Memoization is all about doing the caching. It is a way to store the result of an expensive function so that when we call the function with the same arguments again, we can return the same cached result without recomputing the whole function. This is very useful for heavy calculation and for recursive algorithms. A simple math example like factorial helps to understand this technique clearly.
When a naive recursive factorial runs, every call recomputes all the sub factorials. That can be very slow or very large, and it can take a lot of time and storage. To resolve this problem, we use memoization.
As discussed in
Debounce Javascript Functions Performance, performance techniques like debouncing help in event-heavy code, and memoization helps when repeated pure computations dominate cost.
JavaScript Function Memoization explained

We create a generic memoize helper function. You can name it anything you want, but normally we write it as memoize. The function takes any function as input, keeps a cache object inside, builds a cache key from the arguments, and returns cached values for repeated calls.
function memoize(fn) {
const cache = {}; // stores previous results
return function memoized(...args) {
const key = JSON.stringify(args); // cache key
if (key in cache) {
// return cached value
return cache[key];
}
const result = fn.apply(this, args); // computation
cache[key] = result; // store in cache
return result; // return the result
};
}

This cache object stores the previous results. The cache key is built with JSON.stringify on the incoming arguments. If the cache already has the key, we return the cached value. The line with fn and the arguments is doing the computation part. After that, the computed value is stored inside the cache, and we return the result.
If your inputs might include NaN or tricky numeric cases, make sure you understand how equality and comparisons behave in JavaScript, as covered in
Understanding Nan Javascript Detect Fix.
JavaScript Function Memoization with factorial

Let’s apply the helper to a recursive factorial. The idea is to wrap the recursive implementation inside memoize. The recursive calls should go through the memoized function, so we reference the outer variable inside the function body.
const factorial = memoize(function f(n) {
if (n <= 1) return 1;
return n * factorial(n - 1);
});

This setup ensures the subcalls use the memoized version, which avoids recomputing the same sub factorials again and again.
Run and measure
We will measure the execution time using console.time and console.timeEnd. It is important to use the exact same label with the same capitalization for time and timeEnd.
console.time("First Call");
console.log(factorial(10));
console.timeEnd("First Call");
console.time("Second Call");
console.log(factorial(10));
console.timeEnd("Second Call");

For the first call, it will do the computation of all the values. For the second call with the same argument, it will return the value stored in the cache. For example, you can see a result like the first call taking 0.33 second and the second call taking 0.09 second, which shows it takes much less time when the result is served from the cache.

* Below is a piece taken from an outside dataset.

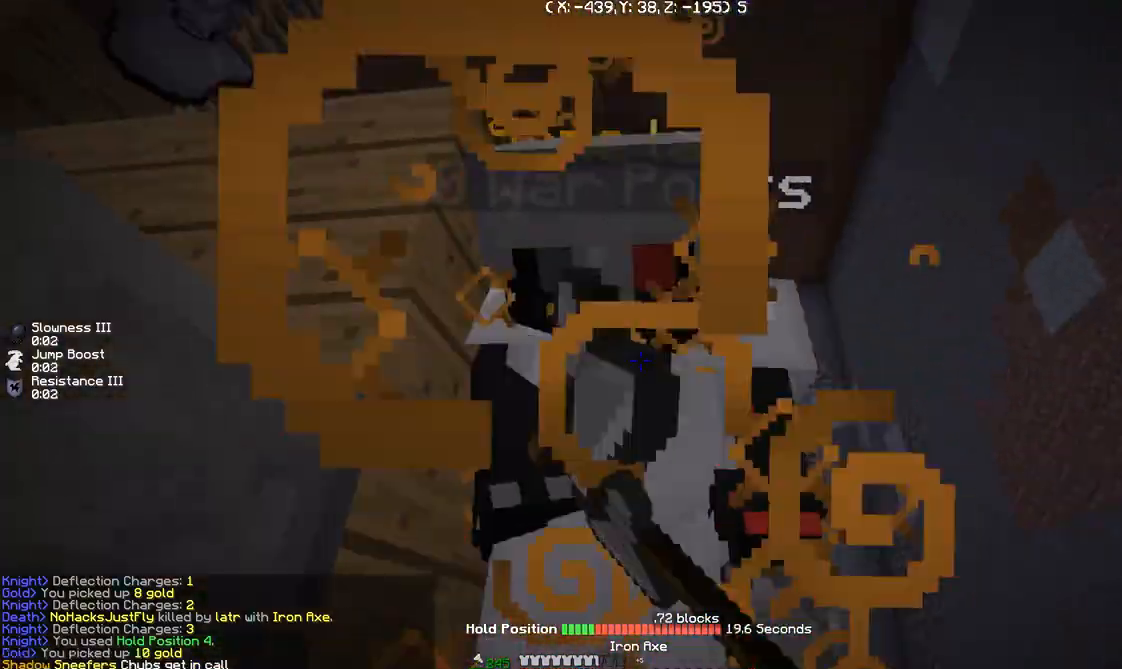
{"keys": ["d", "s"], "events": [[266, "d", "down"]]}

If you are working on time-based logic and DOM updates, see the practical example in
Real Time Countdown Timer Javascript Dom. Memoization focuses on pure computations, while a countdown timer focuses on scheduling and rendering updates.
Steps to implement JavaScript Function Memoization

Step 1: Write a generic memoize function that closes over an internal cache object.

Step 2: Build a stable cache key from the function arguments, for example with JSON.stringify.

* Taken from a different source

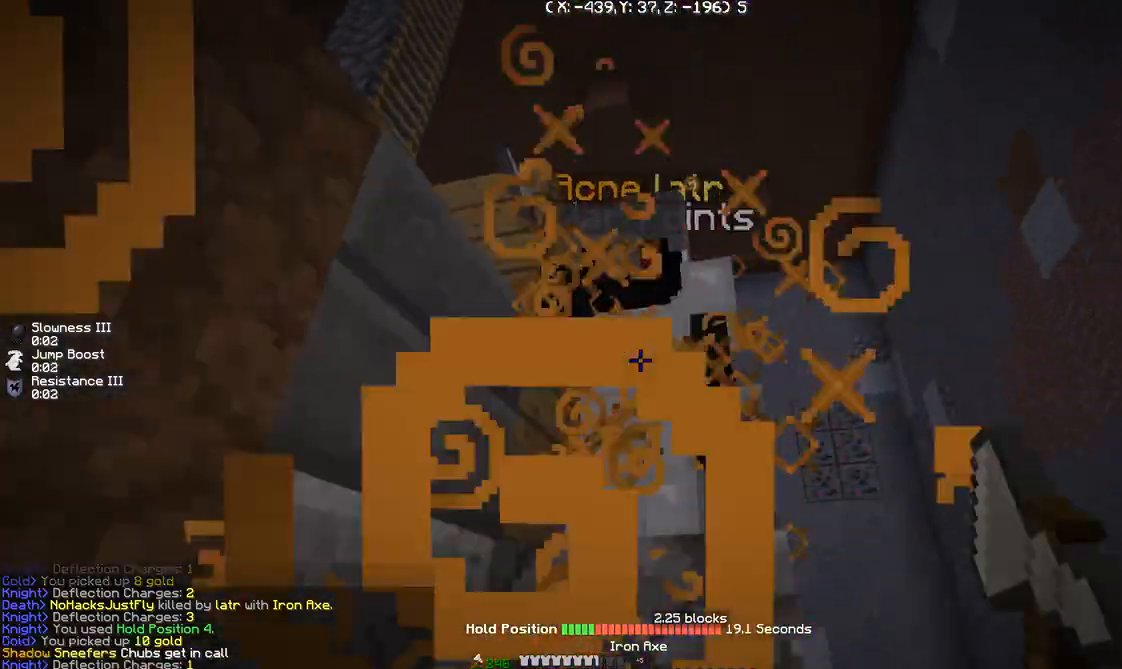
{"keys": ["d", "w"], "events": [[67, "s", "up"], [367, "w", "down"]]}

Step 3: If the key exists in the cache, return the cached value.

Step 4: If not, compute the result by calling the original function, store it in the cache, and return it.

Step 5: Wrap your expensive or recursive function, like factorial, with memoize and make sure recursive calls go through the memoized function.
Final thoughts
Memoization stores results of expensive function calls so repeated calls with the same input return a cached value. It is especially useful for heavy calculation and recursive algorithms. The helper shown above is the basic syntax and the way to create a memoization function. Remember to use consistent console.time labels to see the timing difference clearly, and apply the pattern to computations that repeat with the same inputs.